● **Texto fornecido**:
══════════
Rousseff está fora de combate. Não percebe que as pessoas se mostram menos tolerantes com a corrupção e que isso, somado à estagnação econômica e às listas com nomes e sobrenomes dos que roubam na Administração, cria situações socialmente inéditas, para as quais não há resposta. Dessa maneira, a explosão –até agora, em manifestações sem violência– se torna a única saída.

No outro canto está a Venezuela. Continua a ser o país com as maiores reservas conhecidas de petróleo no mundo. É uma joia criada com riqueza divina, maltratada por uma classe dirigente que atenta contra a boa sorte que os deuses despejaram nesta terra.

Nicolás Maduro não entendeu nada. Não entendeu o acordo entre Cuba e Estados Unidos. Não entende seu povo. Não entende nem mesmo os chavistas. É uma grotesca exibição de incapacidade pessoal e política, que não entende –sequer– o que significa governar.

Estou certo de que Hugo Chávez, de seu reino (seja ele qual for) sorri, porque Maduro não apenas conseguiu transformá-lo num líder com estatura semelhante à de seu admirado Fidel Castro, como também, com a distância, vai se tornando cada vez melhor na comparação com a falta de bom senso do atual presidente venezuelano. Maduro é muito pior que um ditador. É um incompetente que destruiu qualquer chance de um acordo social. Os dados são claros: neste ano, a economia venezuelana encolherá cerca de 7%, e a inflação vai se aproximar de 100%.
══════════
● **Instrução dada 1**: Nas linhas abaixo, transcreva sem mudanças, por favor, a parte que começa na linha que contém "class: Agaricomycetes" e termina na linha que contém "genus: Satyrium", com as duas incluídas.
══════════
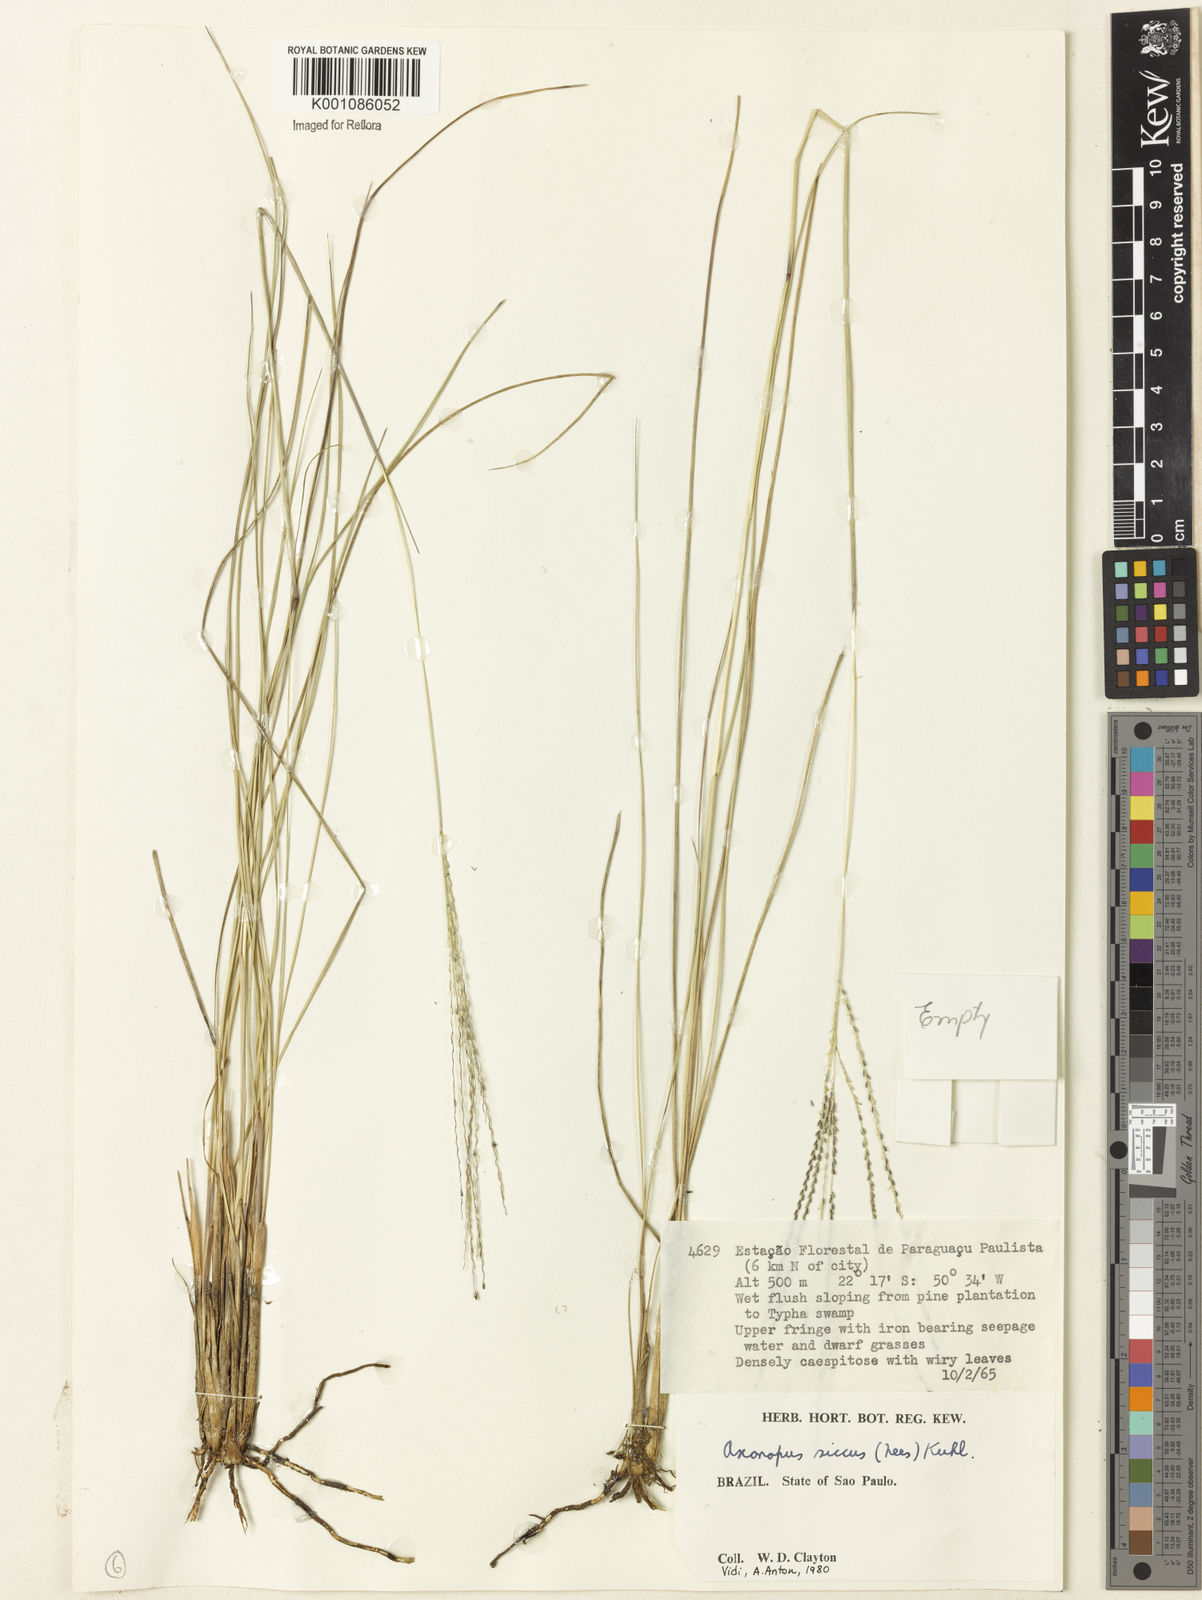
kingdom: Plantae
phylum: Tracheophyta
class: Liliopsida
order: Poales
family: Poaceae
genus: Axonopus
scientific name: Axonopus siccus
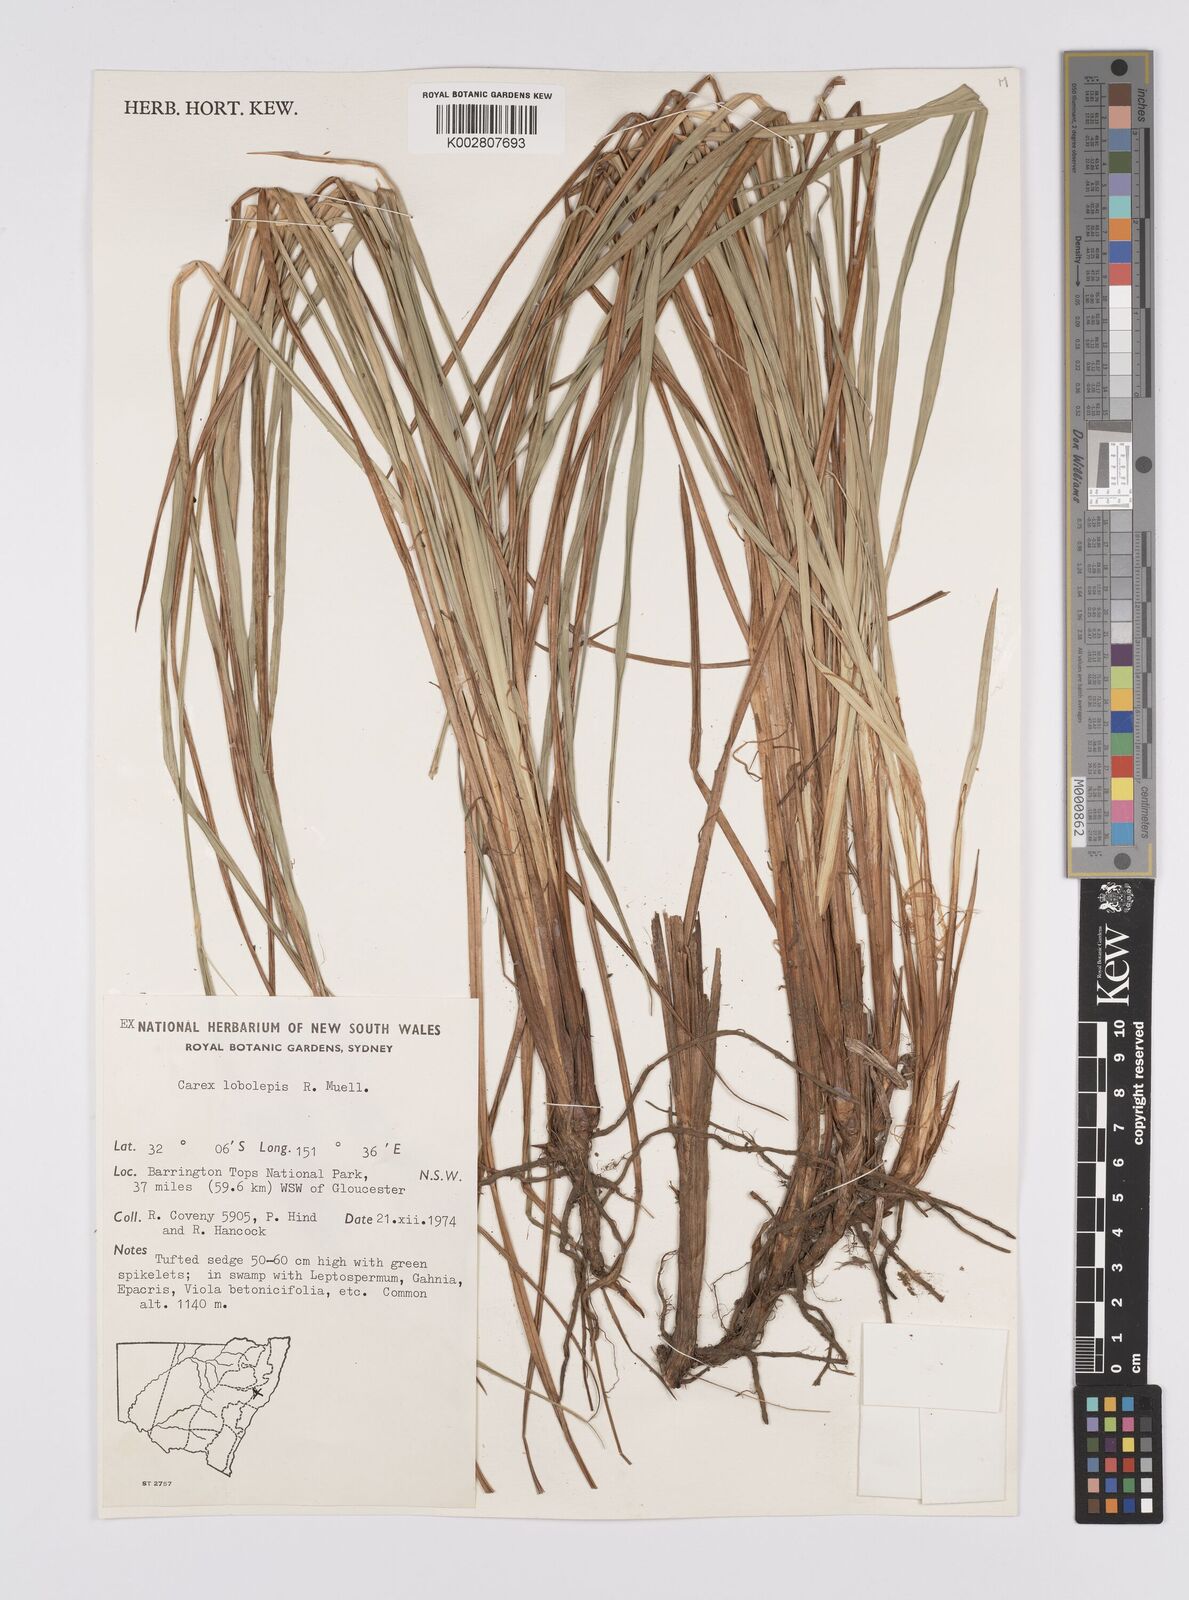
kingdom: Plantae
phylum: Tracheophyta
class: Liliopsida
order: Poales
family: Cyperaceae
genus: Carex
══════════
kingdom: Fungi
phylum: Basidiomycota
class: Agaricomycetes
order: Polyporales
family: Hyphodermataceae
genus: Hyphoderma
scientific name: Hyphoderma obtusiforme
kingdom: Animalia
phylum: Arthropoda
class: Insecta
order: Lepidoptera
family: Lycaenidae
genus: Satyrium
══════════
● **Instrução dada 2**: Reescreva a parte do texto sobre a Venezuela que começa nas palavras "Estou certo de" e termina em "aproximar de 100%.", trocando "incompetente" por "inepto".

● **Solução escrita 1**:
class: Agaricomycetes
order: Polyporales
family: Hyphodermataceae
genus: Hyphoderma
scientific name: Hyphoderma obtusiforme
kingdom: Animalia
phylum: Arthropoda
class: Insecta
order: Lepidoptera
family: Lycaenidae
genus: Satyrium

● **Solução escrita 2**:
Estou certo de que Hugo Chávez, de seu reino (seja ele qual for) sorri, porque Maduro não apenas conseguiu transformá-lo num líder com estatura semelhante à de seu admirado Fidel Castro, como também, com a distância, vai se tornando cada vez melhor na comparação com a falta de bom senso do atual presidente venezuelano. Maduro é muito pior que um ditador. É um inepto que destruiu qualquer chance de um acordo social. Os dados são claros: neste ano, a economia venezuelana encolherá cerca de 7%, e a inflação vai se aproximar de 100%.